Emerson College’s only independent, student-run newspaper since 1947

The Berkeley Beacon

Emerson College’s only independent, student-run newspaper since 1947

The Berkeley Beacon

Emerson College’s only independent, student-run newspaper since 1947

The Berkeley Beacon

New box set proves Nick Drake#039;s day is not done

Fame eluded singer-songwriter Nick Drake during his brief lifetime. In 1974, at the age of 26, Drake died from an apparently accidental overdose of anti-depressant medication. In the years that followed, his fame rose among contemporary artists who were born when Drake’s life was spiraling out of control.

In 1979, Island Records released Fruit Tree, one of the first box sets sold for any artist. The set included all three of Drake’s albums: Five Leaves Left (1969), Bryter Layter (1970) and Pink Moon (1972). A reissue of the set included a fourth disc of rarities, Time of No Reply. As of now, the retrospective box set is being released as yet another reincarnation of itself-21st century style.

In an attempt to bring Drake’s music to new listeners, the newest version includes a DVD of the documentary A Skin Too Few, which traces Drake’s brief life through interviews with close friends and family. It also contains the three Drake albums, as well as his extensive liner notes. However, noticeably absent from the third installment is the Drake rarities disc, which became available on its own in the ’80s.

The entire production of the box set was overseen by Drake’s sister, Gabrielle, and his former producer/discoverer, Joe Boyd. While it’s nice to know that the people who knew the singer-songwriter best are behind the development of the set, previous fans of Drake will gain nothing from the new edition of Fruit Tree.

Boyd has been significantly involved in keeping the music of Drake alive. When he sold his record label, Witchseason Productions, in the early ’70s to Island Records, a condition of the buyout was never to allow Drake’s music to go out of print. Boyd’s first introduction to Drake came when Ashley Hutchings, a friend of Drake’s and member of the Boyd-managed English folk act Fairport Convention, introduced the two and, almost instantly, a bond was formed. The then-20-year-old Drake brought his dorm-room recorded, four-track demo to Boyd. Upon hearing the tracks for the first time, Boyd signed the singer-songwriter in a heart beat.

“It was immediately clear that Nick was completely unlike any singer-songwriter around at the time,” Boyd said. “A complete musician from the first bars I heard.”

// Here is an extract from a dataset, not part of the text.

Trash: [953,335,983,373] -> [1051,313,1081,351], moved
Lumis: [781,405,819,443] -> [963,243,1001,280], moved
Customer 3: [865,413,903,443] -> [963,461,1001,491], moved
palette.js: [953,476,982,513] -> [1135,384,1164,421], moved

While the two had a relationship that allowed Drake to continue to grow as an artist, with Boyd giving him total control over his sound, the two differed at times over whether or not Drake should hang on to the organic sound that Boyd heard on the musician’s early demo. Drake’s decision to include more instrumentation on his sophomore record Bryter Layter came after the underwhelming success of his debut, and Drake hoped the lighter mood of the album would be more commercially successful, Boyd said.

“The instrumentals on Bryter Layter, with all their strings and flutes, were Nick’s idea entirely,” Boyd said. “They were included on the album against my wishes.”

Even with the record’s jazzier and more upbeat melodies, along with contributions from John Cale of The Velvet Underground on the elegaic tracks “Fly” and “Northern Sky,” the record sold only 3,000 copies. Bryter Layter was the last time Drake would try for commercial success. In the documentary, A Skin Too Few, Boyd recalls Drake canceling a tour because club patrons weren’t interested in hearing the soft-spoken, singer-songwriter perform his songs.

But commercial viability reared its head in the ’90s, with Drake’s song “Pink Moon” appearing in Volkswagen commercials. After all, it was the car ad that brought younger record buyers to Drake and overnight success to the artist-25 years after his death.

While all of Drake’s albums are gems, the true masterpiece of his catalogue is Pink Moon, his final record. Recorded alone over the course of two nights with only an acoustic guitar and piano, Pink Moon is a snapshot of Drake in his darkest and most difficult days. The album clocks in at less than 30 minutes, but the songs are powerful enough to be forever etched in the listener’s mind. As Drake’s former sound engineer, John Wood, once said, “If something’s that intense, it can’t really be measured in minutes.”

The beauty of Nick Drake’s music has always been the fragility of the musician himself. His wistfulness and ability to leave listeners with a yearning for peaceful simplicity are the perfect distractions from the pressures of modern life. Though it is easy to look back on Drake as a sullen artist, Boyd remembers him otherwise.

“Nick was happiest playing his music,” Boyd said. “And that’s how I remember him.”

As Drake sang of self-revelation on the song “Fruit Tree,” “Fame is but a fruit tree / so very unsound / it can never flourish / until its stalk is in the ground / so men of fame / who never find the way / until time has flown / far from their dying day.” It shows that fame is never what he yearned for. Instead, Drake showed us all that the tragedy and beauty of our lives could be summed up with a finger-plucked guitar, and that’s one of the reasons why he has become a posthumous legend.